Insurers’ Earnings Volatility Tied to Equities Accounting Change

June 11, 2018

Many insurers and reinsurers are facing some earnings volatility in 2018 due to a change in accounting requirements for equity securities, Fitch Ratings said in new market commentary.

According to Fitch, companies with significant equity investments are particularly affected in terms of reporting their net earnings.

Here’s what created the volatility: A new requirement beginning Jan. 1, 2018 that companies recognize changes in the fair value of equity investments through their income statement. Before, companies could reflect the changes directly onto the balance sheet through accumulated other comprehensive income. As Fitch noted, gains and losses on equity investments were previously only recognized through the income statement when they were realized through a sale or impairment.

The Financial Accounting Standards Board said the change was meant to improve financial reporting “by providing relevant information about an entity’s equity investments and reducing the number of items that are recognized in other comprehensive income,” Fitch explained.

Fitch conducted an analysis of Q1 2018 financial results from 38 property/casualty insurers and reinsurers in order to better understand the trend.

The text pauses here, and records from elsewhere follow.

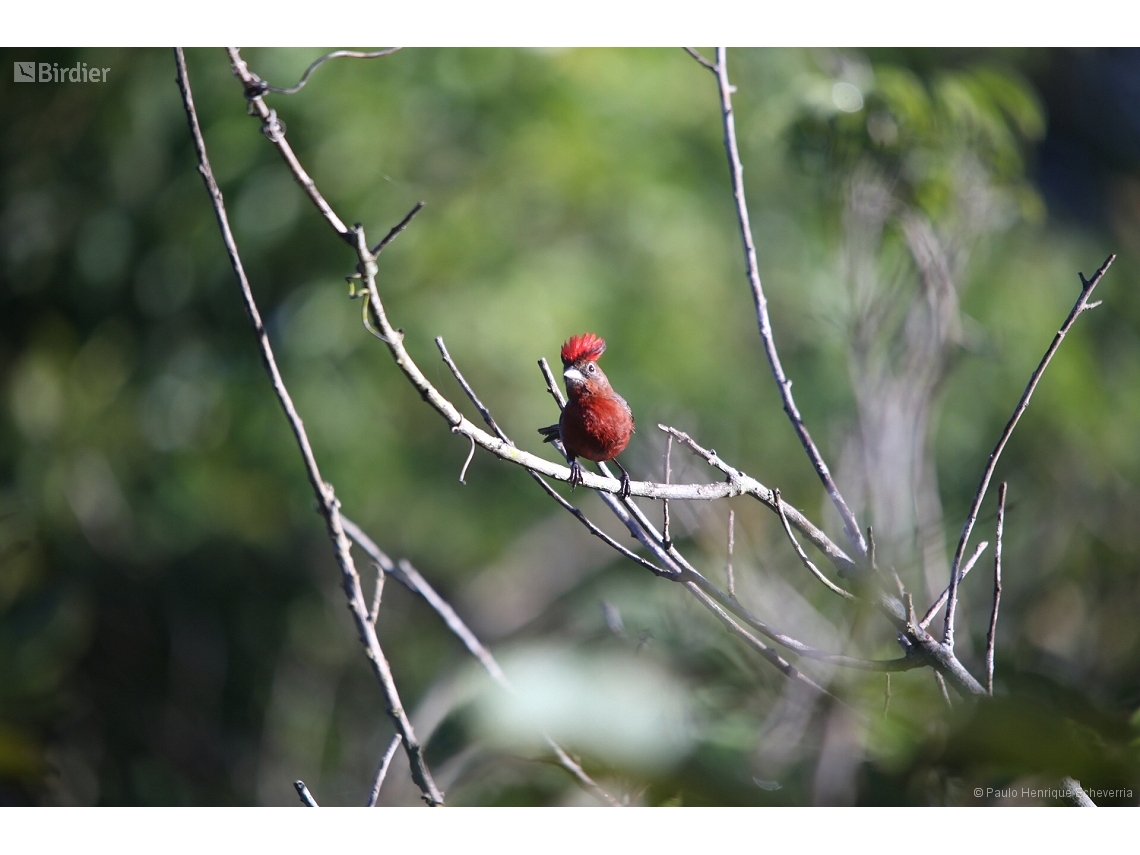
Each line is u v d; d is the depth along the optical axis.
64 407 15.77
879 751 4.69
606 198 14.32
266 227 14.38
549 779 5.57
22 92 15.94
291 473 14.81
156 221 15.09
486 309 13.89
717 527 6.89
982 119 8.91
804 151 8.76
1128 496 14.12
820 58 10.56
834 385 14.20
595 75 14.70
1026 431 13.99
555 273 14.24
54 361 15.89
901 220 7.77
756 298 5.88
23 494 15.65
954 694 5.30
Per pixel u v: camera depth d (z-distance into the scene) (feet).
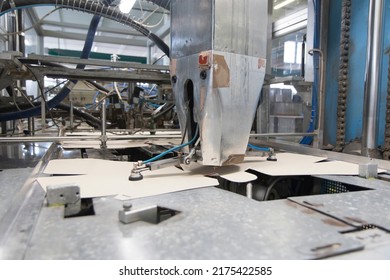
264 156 4.88
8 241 1.77
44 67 6.10
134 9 11.99
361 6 6.56
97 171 3.74
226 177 3.47
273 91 9.04
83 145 6.32
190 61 3.67
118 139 7.06
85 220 2.10
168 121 10.32
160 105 10.21
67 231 1.92
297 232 1.93
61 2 6.42
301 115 8.28
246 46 3.59
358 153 6.34
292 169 3.94
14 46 10.18
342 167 4.10
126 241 1.79
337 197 2.72
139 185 3.06
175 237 1.85
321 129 6.88
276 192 3.88
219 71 3.39
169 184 3.11
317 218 2.19
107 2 7.18
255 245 1.75
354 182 3.37
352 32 6.77
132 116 9.61
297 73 9.04
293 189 4.04
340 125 6.84
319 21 7.27
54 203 2.38
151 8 11.78
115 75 6.57
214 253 1.66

What it found:

Reported pre-tax income of $6.3 billion in Q1 would have been $9 billion higher, save for the accounting change. The group also saw a 59 percent drop in reported pre-tax income between Q1 2018 and Q1 2017.

Excluding the accounting change, pre-tax income jumped by 8 percent for the period compared to the 2017 first quarter.

The equity markets mostly declined in Q1 2018, and 32 of 38 companies reviewed said a dip in the fair value of equities caused a reduction in earnings.

Cincinnati Financial Group and Berkshire Hathaway had the largest changes in pre-tax income from their reported adjusted values, at negative 134 percent and negative 124 percent, respectively.

Fitch said that it would have been better for the requirement to focus on operating earnings rather than net earnings, because “equities are among the most volatile asset classes in insurers’ investment portfolios.”

“Fitch believes that operating earnings, rather than net earnings, will be an increasingly useful measure to observe relative company performance,” Fitch said. “Operating earnings remove the impact of realized and unrealized gains and losses that run through the income statement.”

Fitch said in its own calculations it will continue to focus on operating EBIT and exclude the change in fair value of equity securities as well as realized gains and losses.